Data extracted from a collection:
----------------------------------------
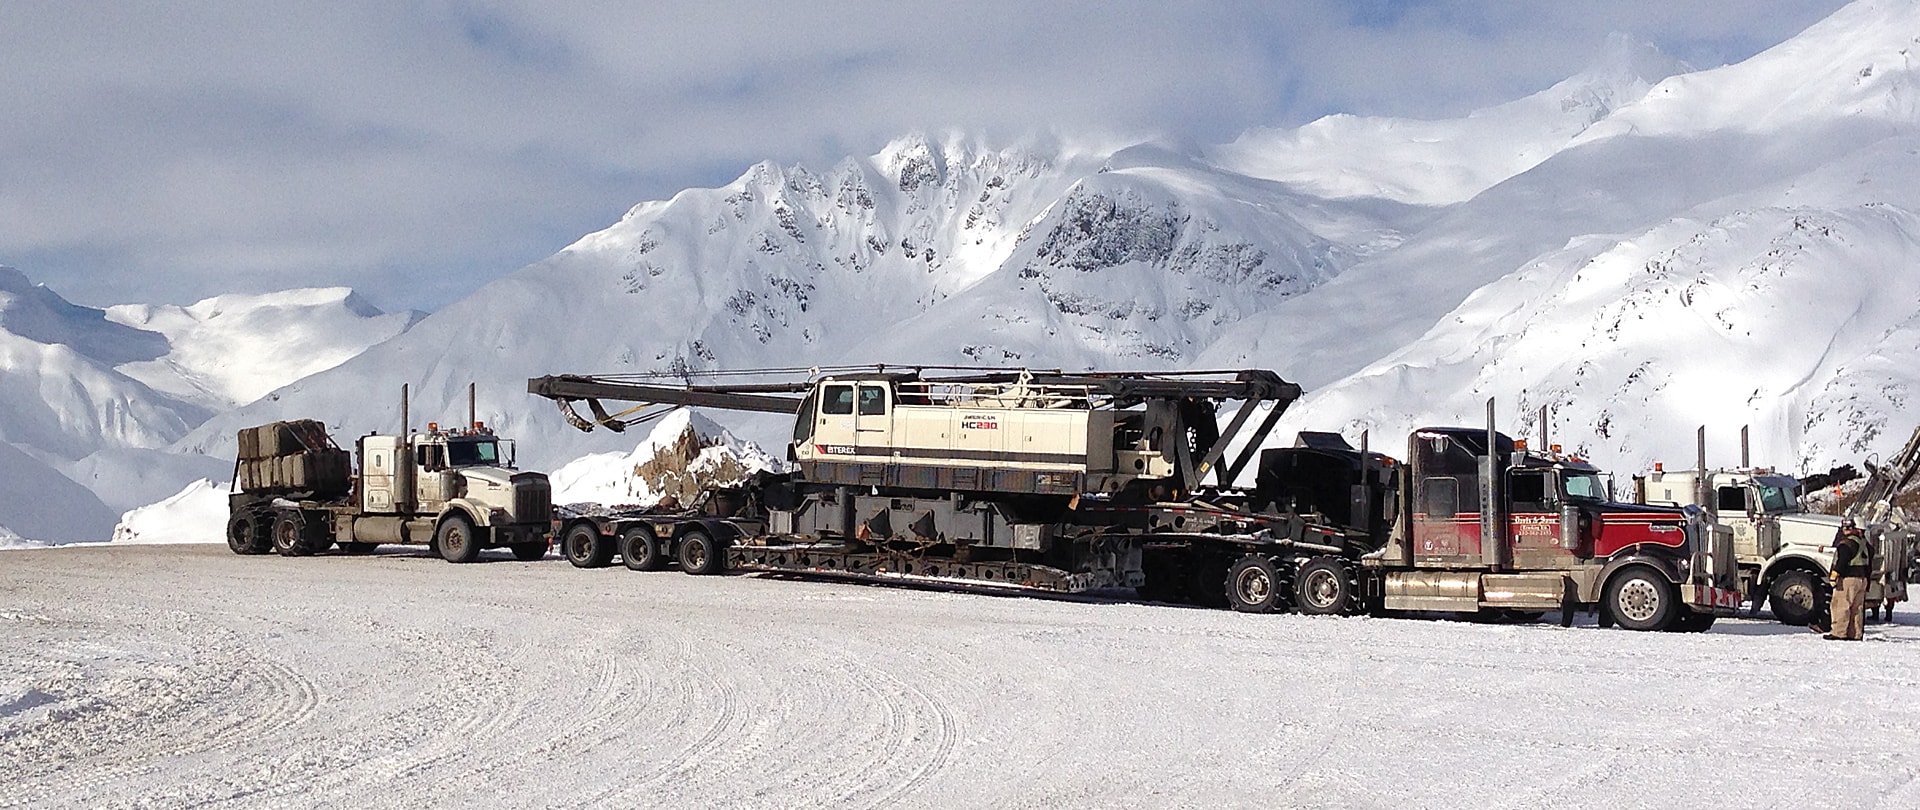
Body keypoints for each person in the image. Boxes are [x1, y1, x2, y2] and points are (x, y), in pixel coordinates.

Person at [1825, 517, 1871, 640]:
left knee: (1841, 605)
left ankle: (1839, 633)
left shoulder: (1846, 544)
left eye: (1847, 527)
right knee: (1857, 608)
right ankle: (1855, 633)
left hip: (1848, 579)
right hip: (1862, 579)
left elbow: (1842, 562)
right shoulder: (1864, 543)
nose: (1844, 529)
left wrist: (1834, 576)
----------------------------------------
Problem to solve: Where a line in the records above contains the string "right", copy that line.

Response area:
right knee: (1857, 608)
right ankle: (1855, 633)
right hip: (1862, 579)
right shoulder: (1864, 543)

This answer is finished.